心に響く
- 2012/01/30 05:11
- Category: bologna生活・習慣
私にとって金曜日とは、とてもじゃないけど真っ直ぐ家に帰る気分にななれない日である。一週間存分に働き、家に帰れば家のことがあってめまぐるしい毎日を上手く乗り越えてきた自分へのご褒美の日と言っても良く、それだから夕方に友達と待ち合わせしてみたり、相棒といつものバールに立ち寄って時間を気にすることなく人々と話をしたりワインを頂いたりするのである。それなのにこの金曜日は急に家に人が来ることになり、大急ぎで家に帰らなければならなかった。がっかりだった。けれども昨年末から一日も早く来て欲しいとお願いしていた修理屋さんだったので、仕方が無かったのである。大急ぎで家に帰ると直ぐに修理屋さんが来て20分もすると完了して帰っていった。時計を見たら19時にもなっていなかった。いつもの私ならこの時間に改めて外に出掛けるのは面倒臭いと思うのだけど、この日に限ってはまた外に出たくなって相棒とふたりでいつものバールを目指した。このバールはボローニャ市内のあるので帰ってきた道を逆戻りすることになる訳なので、そうまでしても行きたかったのはどうしてなのだろうと不思議に思いながら。しかもこんなに寒い晩に。バールは混んでいた。金曜日だからだった。金曜日は私同様に一週間お疲れ様とバールに立ち寄る人が多いのである。カウンターへ行くとジーノが居た。今でこそ彼の名前を知っているが長いこと私はトリュフの名人と呼んでいた。彼が若かった頃、つまり50年も前のことだけど、アペニン山脈でトリュフを収穫して一旗上げたからだった。ジーノは多分80歳くらいで独り者だ。たぶん昔に連れ合いを失って、それ以来独りなのだと思う。これは単なる私と相棒の想像で本当のところはわからない。知り合った頃は彼が話すボローニャ語がわからなくて、彼も私が話すイタリア語がわからなくて、互いに何度も聞き返さねばならなかった。それがいつの間にか互いの話し言葉に耳が慣れて聞き返すことも無くなった。

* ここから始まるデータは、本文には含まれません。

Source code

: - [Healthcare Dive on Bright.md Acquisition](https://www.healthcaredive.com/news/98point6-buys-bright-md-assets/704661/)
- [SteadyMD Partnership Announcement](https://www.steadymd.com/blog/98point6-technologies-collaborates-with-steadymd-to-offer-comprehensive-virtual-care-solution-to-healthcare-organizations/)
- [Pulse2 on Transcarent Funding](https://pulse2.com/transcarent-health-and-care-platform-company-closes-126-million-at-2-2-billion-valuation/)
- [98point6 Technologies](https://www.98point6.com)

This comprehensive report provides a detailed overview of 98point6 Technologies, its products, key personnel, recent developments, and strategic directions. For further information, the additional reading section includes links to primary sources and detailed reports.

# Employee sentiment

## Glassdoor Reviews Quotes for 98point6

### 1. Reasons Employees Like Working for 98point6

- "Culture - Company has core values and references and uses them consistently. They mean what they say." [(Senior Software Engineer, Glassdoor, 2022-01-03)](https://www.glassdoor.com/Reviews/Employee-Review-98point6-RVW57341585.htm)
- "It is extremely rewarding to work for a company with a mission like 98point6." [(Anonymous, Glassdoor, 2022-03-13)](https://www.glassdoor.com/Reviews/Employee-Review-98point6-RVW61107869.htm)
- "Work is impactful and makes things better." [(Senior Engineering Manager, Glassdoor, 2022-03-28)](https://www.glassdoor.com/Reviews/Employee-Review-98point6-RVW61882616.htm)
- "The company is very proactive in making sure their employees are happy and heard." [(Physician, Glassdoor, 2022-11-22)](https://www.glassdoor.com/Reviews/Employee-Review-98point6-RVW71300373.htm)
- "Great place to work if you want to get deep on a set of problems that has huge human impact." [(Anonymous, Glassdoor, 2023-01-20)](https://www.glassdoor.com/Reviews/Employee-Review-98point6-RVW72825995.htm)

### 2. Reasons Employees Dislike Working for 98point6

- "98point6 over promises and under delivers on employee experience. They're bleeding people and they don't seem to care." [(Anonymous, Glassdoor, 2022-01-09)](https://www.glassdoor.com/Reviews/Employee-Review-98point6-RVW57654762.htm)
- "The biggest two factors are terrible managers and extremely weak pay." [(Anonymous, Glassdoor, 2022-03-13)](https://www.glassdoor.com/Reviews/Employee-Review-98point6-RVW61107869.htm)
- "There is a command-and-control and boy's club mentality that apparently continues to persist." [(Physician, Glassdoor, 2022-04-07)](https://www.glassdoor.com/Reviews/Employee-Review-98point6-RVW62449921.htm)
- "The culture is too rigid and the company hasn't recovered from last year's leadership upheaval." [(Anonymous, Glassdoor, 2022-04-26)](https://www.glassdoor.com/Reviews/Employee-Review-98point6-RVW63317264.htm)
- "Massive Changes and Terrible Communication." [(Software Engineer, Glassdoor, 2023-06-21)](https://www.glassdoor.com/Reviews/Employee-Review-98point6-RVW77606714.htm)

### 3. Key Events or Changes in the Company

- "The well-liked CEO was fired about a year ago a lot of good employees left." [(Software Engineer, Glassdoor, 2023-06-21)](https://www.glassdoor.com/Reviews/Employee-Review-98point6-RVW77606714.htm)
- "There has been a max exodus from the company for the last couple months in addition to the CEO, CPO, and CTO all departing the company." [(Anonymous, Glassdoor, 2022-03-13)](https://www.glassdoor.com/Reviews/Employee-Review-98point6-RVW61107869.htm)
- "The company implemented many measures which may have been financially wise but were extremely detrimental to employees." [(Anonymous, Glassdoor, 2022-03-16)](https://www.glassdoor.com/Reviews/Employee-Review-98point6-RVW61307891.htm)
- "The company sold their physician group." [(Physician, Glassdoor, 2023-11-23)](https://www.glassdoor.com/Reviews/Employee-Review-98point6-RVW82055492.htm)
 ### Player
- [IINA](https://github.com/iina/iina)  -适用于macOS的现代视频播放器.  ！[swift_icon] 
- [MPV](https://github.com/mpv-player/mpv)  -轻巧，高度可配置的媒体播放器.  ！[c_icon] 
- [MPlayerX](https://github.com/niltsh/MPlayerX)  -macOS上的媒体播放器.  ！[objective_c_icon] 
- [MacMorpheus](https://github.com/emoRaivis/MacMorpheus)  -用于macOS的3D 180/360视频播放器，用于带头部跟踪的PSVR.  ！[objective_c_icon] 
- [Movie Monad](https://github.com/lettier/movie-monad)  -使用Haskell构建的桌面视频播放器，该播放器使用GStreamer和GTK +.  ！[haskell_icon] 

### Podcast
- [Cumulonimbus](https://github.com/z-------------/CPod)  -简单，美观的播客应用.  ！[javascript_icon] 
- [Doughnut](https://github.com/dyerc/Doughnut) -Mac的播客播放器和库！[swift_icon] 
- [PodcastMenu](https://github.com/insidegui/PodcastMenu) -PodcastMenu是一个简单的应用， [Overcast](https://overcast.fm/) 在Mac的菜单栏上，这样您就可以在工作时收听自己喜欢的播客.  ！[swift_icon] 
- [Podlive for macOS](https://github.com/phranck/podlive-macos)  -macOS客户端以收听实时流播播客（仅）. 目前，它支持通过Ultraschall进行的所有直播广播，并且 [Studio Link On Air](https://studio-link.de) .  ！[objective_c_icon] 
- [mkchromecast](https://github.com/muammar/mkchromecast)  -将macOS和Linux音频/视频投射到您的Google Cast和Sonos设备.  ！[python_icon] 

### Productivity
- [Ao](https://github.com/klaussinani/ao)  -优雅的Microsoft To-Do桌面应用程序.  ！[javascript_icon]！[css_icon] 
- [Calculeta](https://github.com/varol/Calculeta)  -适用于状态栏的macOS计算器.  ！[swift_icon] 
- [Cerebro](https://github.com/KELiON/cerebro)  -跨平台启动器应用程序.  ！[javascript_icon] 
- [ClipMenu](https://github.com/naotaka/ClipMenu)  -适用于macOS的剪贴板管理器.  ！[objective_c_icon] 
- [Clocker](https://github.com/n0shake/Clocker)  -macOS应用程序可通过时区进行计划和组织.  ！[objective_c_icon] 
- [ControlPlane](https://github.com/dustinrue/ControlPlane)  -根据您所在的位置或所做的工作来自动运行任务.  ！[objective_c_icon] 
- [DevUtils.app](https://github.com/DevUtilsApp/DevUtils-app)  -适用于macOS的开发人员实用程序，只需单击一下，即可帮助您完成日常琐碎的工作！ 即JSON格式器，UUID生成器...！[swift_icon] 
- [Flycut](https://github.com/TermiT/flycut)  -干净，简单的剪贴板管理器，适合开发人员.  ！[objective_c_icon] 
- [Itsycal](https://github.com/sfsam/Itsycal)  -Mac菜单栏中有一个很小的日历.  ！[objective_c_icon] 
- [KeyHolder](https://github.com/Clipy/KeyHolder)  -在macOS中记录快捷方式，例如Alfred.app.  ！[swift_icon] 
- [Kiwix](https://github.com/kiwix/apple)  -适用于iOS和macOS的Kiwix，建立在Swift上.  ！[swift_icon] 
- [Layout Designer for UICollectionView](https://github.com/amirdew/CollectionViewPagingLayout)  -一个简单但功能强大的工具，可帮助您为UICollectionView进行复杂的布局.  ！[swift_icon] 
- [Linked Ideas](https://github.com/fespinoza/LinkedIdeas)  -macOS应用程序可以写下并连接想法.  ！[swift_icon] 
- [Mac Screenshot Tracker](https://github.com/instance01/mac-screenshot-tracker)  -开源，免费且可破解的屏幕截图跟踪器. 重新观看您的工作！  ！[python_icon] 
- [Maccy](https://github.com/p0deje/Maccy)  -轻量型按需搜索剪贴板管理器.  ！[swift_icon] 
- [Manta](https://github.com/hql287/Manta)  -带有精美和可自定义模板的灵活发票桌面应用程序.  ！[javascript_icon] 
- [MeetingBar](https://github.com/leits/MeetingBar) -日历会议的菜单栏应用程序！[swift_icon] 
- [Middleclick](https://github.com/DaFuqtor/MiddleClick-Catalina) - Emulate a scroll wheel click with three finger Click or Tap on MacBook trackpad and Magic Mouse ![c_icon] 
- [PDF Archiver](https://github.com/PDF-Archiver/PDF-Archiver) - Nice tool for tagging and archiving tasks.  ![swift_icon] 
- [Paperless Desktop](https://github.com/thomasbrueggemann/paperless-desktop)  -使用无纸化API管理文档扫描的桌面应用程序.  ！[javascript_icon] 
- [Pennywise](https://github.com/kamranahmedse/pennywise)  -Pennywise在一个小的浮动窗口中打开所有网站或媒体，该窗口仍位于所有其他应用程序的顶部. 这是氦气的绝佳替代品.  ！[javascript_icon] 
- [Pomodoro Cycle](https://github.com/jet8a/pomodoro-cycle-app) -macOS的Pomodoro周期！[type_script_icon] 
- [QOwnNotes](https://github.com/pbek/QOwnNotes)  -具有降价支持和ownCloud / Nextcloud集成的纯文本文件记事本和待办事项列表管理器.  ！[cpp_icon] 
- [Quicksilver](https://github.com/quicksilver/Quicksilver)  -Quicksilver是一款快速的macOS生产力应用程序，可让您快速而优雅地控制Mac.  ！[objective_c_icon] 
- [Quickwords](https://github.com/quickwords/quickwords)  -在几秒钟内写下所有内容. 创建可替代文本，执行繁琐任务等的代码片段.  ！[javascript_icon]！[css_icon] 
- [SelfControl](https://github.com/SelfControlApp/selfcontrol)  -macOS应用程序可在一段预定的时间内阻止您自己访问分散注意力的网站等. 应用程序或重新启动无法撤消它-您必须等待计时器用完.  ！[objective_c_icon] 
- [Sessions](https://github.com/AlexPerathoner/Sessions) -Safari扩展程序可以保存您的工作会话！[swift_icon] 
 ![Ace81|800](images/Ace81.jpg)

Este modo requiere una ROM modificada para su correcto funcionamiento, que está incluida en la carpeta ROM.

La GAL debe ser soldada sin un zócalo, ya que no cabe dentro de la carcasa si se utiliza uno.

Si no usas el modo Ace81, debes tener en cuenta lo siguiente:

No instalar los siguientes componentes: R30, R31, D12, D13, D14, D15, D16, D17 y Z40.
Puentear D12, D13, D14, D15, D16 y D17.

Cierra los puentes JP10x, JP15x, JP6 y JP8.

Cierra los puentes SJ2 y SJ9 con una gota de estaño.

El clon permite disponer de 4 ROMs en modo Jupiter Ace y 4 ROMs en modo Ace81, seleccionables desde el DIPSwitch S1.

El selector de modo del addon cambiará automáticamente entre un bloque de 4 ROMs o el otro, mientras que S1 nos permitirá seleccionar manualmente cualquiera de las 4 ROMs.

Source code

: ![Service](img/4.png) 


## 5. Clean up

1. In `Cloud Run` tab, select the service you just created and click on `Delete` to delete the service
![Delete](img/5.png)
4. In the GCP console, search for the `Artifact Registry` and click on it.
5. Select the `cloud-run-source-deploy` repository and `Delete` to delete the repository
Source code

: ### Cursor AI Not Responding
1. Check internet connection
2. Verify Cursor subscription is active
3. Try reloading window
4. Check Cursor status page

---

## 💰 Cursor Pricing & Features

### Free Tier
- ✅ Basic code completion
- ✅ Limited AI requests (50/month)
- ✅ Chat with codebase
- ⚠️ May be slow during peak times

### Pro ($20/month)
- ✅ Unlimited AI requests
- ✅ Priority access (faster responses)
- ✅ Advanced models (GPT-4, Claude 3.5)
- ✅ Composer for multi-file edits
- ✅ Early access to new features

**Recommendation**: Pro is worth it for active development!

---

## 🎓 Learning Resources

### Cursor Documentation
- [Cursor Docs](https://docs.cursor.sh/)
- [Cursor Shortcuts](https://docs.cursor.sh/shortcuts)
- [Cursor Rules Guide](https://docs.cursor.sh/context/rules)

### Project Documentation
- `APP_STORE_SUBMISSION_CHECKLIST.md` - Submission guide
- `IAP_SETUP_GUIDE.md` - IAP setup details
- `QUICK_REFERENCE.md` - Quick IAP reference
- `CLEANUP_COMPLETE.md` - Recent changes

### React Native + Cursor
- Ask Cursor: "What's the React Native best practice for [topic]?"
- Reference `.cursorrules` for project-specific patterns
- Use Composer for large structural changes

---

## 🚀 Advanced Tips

私たちの共通点はトリュフが好きなこと、犬が大好きなこと、それから個人的なことに踏み込むことなく尊重しあう精神だ。ジーノはカフェイン抜きのカッフェを頂いているところだった。彼はこの直ぐ近くに住んでいて、夕食を済ますとこうしてこのバールでカフェイン抜きのカッフェを頂くのが日課なのだ。チャオ、ジーノ、と声を掛ける。すると、金曜日だからきっと来ると思った、金曜日だから赤ワインがいいんじゃないか、と彼が言う。私は頷いて店の人に赤ワインを注文した。その隙に彼が自分が注文したカッフェと私の赤ワインを支払おうとしたので、年金生活者に奢って貰うなんてとんでもないことだと言わんばかりに私が手で遮ると、彼は嬉しそうに笑って言った。だって僕らはよい友達なんだから。つまり友達なんだからたまには奢りたいんだよ、と言うことらしかった。この言葉は私の胸に深く入り込んだ。嬉しかった。私は彼の単なる知り合いだと思っていたから。単によく見かける東洋人、くらいの。感動したのは私だけではなかった。それを耳にした店の人も、周囲に居た人達も。何故ならジーノは今まで誰に奢ることも無かったし、友達と呼ぶ相手も居なかったからだ。後からそんなことがあったことをその場に居なかった相棒に報告すると、目を丸くして驚いた。友達かあ。いいな、君は彼の友達に昇格したんだね、と。そう、昇格したのだ。友達ってなんて良い響きなのだろう。心に響く言葉。昔、彼は犬を二匹飼っていたそうだ。その犬たちと山にトリュフを採りに行ったらしい。今は犬の居ない独り暮らし。だからバールや道で犬を見掛けると目を細めて優しい笑顔になる。犬はいいぞ、主人に忠実なんだ、と言って。犬も彼の犬好きがわかるらしく、尻尾を振って足元に絡みつく。いつか、そう、いつの日か私が犬を飼うことになったらば、一番先に彼に犬を紹介することにしよう。だって私たちはよい友達なんだから。温かい気持ちになった金曜日の晩だった。